## DIRECTIVE 1
Quote the blog post word for word, starting at "Tuesday, June 16, 2009" and ending at "on his way!".
## DIRECTIVE 2
Show each line in the rows that contains the word "Artenvielfalt".

## PASSAGE SHOWN
There is so much more to tell but I must close for now.

Tuesday, June 16, 2009

SDA appointment

We had our appointment yesterday and it all went well. The lady who saw us was very nice. I was surprised she did not ask us one question. She showed us Lena's picture and told us that her file said she is a very nice girl, likes to sing and can play the piano, and really wants a family very badly.
We did not get the papers to travel yesterday we are waiting for it today. The director has to sign off on it. We hope to have it in hand at 5:00 and then we head to the region.
I will probably not be able to post for a day or two. The next time I do it will be after we have met Lena. Please pray all goes well we really need to get a court date quickly as Mark has to be back at work.

Sunday, June 14, 2009

Mark is on his way!

My time here in Kiev has been a nice break from the very busy and full life I lead at home. I am missing my husband and my children. The good news is I will see Mark tomorrow. It is still such a long way to go before I can see my children again. I called home yesterday and the girls sounded so sad because they miss me and it broke my heart. We are very close and we do so much together. We cook together and it is so much fun. Julia loves to do the meat and Alesa does fantastic salads, she make a Ukrainian salad that is so yummy. I do the vegetables and just generally supervise and teach the girls the how to do it part. We were discussing where Lena might want to help or even take charge of a part of the meal. This is our "girl" sharing time and we enjoy it.
Kyle gave me a compliment yesterday I have always wanted to hear, "Mom I have a new appreciation for all that you and Dad do. I never realized how much work you two put into our family. Just keeping up with the schedule is a full time job." Those words were music to my ears.
They are doing such a good job. Brett is taking on the daddy role he told Julia he is going to sign her up for a reading camp at the library because he wants her to improve her reading. This warmed my heart.
My days are pretty much routine now. The only bad part is I am still on Texas time. I stay up all night reading or watching DVDs. About 7 in the morning I fall asleep and sleep until 3. I know when things start moving here I will be forced to adjust. I walk around the city, come to the internet place for a computer. I stop by my little restaurant for my one meal of the day. The sweet waitress knows me well now. I absoutely love the food it tastes so homemade. I have enjoyed everything, but something called Varenky, it is a dough with mashed potatoes in the middle and it is boiled. I know Zhenya and the girls love Varenky we had a Russian friend come to our house one day to teach us how to make it. Those were made with meat and were good I can't say the potato was too enjoyable for me.

Page-level text extractions:

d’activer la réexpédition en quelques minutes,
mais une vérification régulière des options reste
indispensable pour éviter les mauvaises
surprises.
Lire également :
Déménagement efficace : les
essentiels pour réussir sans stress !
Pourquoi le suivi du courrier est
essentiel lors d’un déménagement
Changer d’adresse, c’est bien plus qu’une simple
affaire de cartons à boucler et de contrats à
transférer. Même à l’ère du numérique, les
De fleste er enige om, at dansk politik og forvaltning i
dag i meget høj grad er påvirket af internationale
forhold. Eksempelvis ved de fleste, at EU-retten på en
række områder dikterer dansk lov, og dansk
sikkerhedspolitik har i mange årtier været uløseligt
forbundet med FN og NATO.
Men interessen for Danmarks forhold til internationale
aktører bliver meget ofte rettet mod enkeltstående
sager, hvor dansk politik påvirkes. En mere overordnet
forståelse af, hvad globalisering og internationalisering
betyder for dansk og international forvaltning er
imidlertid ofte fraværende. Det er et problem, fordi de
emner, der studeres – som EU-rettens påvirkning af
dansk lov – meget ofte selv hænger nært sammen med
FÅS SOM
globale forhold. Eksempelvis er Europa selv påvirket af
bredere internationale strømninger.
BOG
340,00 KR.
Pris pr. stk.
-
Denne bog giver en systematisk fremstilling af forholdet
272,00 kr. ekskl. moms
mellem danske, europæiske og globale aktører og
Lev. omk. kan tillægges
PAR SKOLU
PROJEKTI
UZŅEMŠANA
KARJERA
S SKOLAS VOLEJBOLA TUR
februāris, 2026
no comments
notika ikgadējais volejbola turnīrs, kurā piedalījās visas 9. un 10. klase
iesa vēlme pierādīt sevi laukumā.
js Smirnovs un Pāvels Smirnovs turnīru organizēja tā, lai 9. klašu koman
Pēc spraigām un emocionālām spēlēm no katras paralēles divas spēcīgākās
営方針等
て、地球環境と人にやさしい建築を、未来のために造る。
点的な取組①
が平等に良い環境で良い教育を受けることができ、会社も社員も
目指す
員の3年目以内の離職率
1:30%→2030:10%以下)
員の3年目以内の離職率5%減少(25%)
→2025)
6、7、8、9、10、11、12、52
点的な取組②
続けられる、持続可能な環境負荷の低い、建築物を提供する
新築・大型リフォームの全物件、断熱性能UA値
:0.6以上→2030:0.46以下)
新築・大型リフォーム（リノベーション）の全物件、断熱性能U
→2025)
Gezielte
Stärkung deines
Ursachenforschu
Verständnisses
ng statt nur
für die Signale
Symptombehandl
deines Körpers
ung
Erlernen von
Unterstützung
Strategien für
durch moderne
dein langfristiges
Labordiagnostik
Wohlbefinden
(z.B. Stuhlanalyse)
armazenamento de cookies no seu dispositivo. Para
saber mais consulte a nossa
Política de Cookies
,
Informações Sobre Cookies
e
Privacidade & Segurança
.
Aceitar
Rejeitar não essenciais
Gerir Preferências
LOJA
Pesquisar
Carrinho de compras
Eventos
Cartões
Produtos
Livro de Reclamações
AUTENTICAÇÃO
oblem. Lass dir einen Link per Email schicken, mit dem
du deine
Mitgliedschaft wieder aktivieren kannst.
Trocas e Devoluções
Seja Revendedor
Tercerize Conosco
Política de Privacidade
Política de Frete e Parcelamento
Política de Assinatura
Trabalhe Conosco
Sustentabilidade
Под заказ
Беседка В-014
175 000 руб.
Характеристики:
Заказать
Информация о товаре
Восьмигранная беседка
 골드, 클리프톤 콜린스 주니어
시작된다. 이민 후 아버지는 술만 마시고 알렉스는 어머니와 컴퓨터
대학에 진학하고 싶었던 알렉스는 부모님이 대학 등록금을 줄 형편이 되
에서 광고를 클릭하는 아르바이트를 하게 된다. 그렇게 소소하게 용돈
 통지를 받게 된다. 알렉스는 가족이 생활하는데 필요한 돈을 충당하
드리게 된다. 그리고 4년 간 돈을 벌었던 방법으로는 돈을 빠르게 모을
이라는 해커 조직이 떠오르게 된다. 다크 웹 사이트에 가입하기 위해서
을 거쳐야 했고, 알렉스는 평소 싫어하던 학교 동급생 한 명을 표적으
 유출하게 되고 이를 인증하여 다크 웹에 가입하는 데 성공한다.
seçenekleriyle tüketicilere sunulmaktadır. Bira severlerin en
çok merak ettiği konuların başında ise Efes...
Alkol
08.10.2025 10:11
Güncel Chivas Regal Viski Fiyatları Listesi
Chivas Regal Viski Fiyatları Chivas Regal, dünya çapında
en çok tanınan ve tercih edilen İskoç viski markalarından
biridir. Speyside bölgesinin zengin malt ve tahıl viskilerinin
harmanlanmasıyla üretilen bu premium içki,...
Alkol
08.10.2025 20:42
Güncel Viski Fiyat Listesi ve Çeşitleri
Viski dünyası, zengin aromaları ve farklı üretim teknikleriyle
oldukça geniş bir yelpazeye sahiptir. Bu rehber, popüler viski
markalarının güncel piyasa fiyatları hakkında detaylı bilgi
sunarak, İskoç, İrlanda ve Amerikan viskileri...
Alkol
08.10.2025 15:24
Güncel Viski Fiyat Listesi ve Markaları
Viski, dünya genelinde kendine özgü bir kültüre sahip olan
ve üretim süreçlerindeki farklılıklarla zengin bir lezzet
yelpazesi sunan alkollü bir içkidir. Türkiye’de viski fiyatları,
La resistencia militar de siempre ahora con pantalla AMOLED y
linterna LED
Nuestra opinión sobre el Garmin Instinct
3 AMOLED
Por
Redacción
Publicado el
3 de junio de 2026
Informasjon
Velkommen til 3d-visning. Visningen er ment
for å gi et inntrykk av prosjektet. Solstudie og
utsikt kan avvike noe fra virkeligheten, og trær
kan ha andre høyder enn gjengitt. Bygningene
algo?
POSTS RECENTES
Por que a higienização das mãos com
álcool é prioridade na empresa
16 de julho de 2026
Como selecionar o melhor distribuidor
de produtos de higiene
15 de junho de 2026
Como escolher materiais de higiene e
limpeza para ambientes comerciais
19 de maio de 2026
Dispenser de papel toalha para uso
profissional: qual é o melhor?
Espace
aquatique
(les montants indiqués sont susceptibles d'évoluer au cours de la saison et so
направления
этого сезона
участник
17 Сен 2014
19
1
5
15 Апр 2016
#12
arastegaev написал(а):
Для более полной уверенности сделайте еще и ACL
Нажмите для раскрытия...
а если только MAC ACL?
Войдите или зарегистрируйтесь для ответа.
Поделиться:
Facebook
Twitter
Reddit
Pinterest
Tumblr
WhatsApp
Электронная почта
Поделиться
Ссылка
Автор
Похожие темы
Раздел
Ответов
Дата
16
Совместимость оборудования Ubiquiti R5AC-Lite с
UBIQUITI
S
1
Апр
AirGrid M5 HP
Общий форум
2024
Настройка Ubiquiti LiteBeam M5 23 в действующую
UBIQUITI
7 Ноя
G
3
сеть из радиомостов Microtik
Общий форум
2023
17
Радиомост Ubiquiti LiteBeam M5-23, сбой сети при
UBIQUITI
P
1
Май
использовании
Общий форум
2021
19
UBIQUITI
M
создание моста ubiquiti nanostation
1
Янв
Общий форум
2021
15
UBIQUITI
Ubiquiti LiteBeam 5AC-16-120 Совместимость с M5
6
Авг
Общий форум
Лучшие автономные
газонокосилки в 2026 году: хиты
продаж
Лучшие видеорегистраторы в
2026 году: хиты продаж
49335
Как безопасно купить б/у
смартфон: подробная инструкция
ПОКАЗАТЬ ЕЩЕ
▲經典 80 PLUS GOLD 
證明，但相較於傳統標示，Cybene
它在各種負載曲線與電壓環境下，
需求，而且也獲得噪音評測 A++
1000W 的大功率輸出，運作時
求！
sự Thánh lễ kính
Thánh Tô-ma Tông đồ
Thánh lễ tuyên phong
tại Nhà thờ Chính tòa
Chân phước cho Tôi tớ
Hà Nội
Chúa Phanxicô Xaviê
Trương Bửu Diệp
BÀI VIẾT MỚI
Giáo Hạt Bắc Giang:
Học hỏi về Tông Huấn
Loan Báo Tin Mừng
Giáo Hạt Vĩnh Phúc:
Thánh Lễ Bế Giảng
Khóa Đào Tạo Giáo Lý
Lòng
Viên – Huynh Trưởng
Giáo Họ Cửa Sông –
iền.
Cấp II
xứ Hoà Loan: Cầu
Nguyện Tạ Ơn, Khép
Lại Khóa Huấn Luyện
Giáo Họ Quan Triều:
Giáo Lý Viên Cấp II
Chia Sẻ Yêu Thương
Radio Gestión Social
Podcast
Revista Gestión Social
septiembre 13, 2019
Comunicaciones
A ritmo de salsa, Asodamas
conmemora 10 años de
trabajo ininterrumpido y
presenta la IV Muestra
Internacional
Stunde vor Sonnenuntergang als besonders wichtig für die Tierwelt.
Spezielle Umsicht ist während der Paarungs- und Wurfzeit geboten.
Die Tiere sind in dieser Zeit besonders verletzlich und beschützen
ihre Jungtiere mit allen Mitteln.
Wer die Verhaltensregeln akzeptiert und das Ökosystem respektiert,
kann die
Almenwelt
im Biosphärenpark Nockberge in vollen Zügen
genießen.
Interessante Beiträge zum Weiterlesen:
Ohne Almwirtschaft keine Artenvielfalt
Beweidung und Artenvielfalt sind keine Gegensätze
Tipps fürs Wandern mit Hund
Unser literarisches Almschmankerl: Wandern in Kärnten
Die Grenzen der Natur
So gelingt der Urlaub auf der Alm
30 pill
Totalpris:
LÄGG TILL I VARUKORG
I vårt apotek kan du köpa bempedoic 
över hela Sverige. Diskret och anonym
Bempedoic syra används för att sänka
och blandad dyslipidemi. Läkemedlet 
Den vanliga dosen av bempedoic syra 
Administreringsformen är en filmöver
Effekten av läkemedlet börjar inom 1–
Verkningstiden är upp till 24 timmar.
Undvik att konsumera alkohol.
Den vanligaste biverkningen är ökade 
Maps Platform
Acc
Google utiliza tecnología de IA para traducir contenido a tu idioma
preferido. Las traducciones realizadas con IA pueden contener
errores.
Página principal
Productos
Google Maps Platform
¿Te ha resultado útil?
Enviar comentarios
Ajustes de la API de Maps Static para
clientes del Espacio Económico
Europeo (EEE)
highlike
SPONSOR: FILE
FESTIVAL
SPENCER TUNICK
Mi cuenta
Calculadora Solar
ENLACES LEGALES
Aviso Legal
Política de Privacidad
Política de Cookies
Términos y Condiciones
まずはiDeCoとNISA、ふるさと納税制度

## YOUR SOLUTION 1
Tuesday, June 16, 2009

SDA appointment

We had our appointment yesterday and it all went well. The lady who saw us was very nice. I was surprised she did not ask us one question. She showed us Lena's picture and told us that her file said she is a very nice girl, likes to sing and can play the piano, and really wants a family very badly.
We did not get the papers to travel yesterday we are waiting for it today. The director has to sign off on it. We hope to have it in hand at 5:00 and then we head to the region.
I will probably not be able to post for a day or two. The next time I do it will be after we have met Lena. Please pray all goes well we really need to get a court date quickly as Mark has to be back at work.

Sunday, June 14, 2009

Mark is on his way!

## YOUR SOLUTION 2
Ohne Almwirtschaft keine Artenvielfalt
Beweidung und Artenvielfalt sind keine Gegensätze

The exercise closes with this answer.